# Exercise prompt:
After reading the data below, copy out every line that contains the word "Gifts".

# Materials provided:

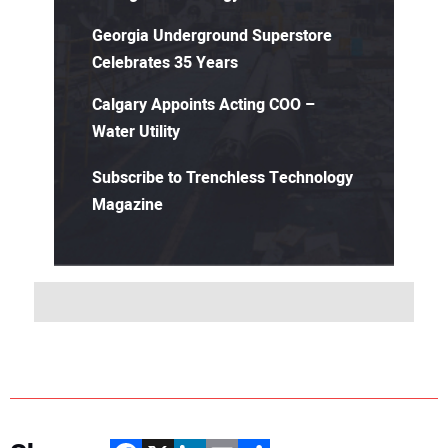
Georgia Underground Superstore
Celebrates 35 Years
Calgary Appoints Acting COO –
Water Utility
Subscribe to Trenchless Technology
Magazine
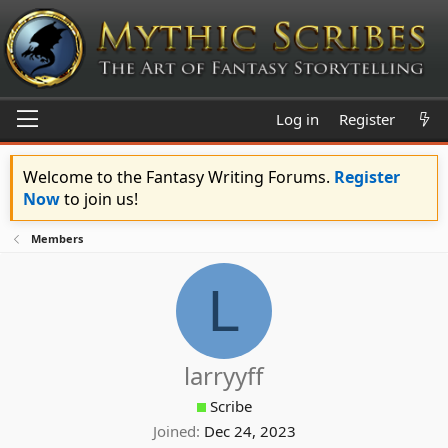
Log in
Register
Welcome to the Fantasy Writing Forums.
Register
Now
to join us!
Members
L
larryyff
Scribe
Joined
Dec 24, 2023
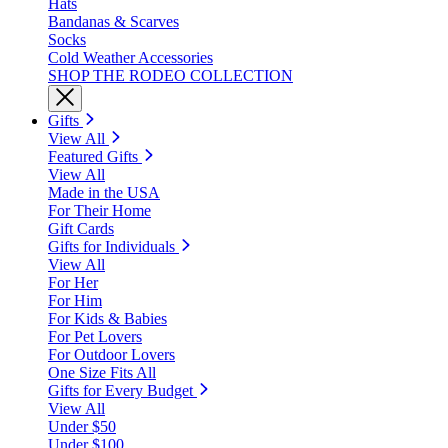
Hats
Bandanas & Scarves
Socks
Cold Weather Accessories
SHOP THE RODEO COLLECTION
Gifts
View All
Featured Gifts
View All
Made in the USA
For Their Home
Gift Cards
Gifts for Individuals
View All
For Her
For Him
For Kids & Babies
For Pet Lovers
For Outdoor Lovers
One Size Fits All
Gifts for Every Budget
View All
Under $50
Under $100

# Your response:
Gifts
Featured Gifts
Gifts for Individuals
Gifts for Every Budget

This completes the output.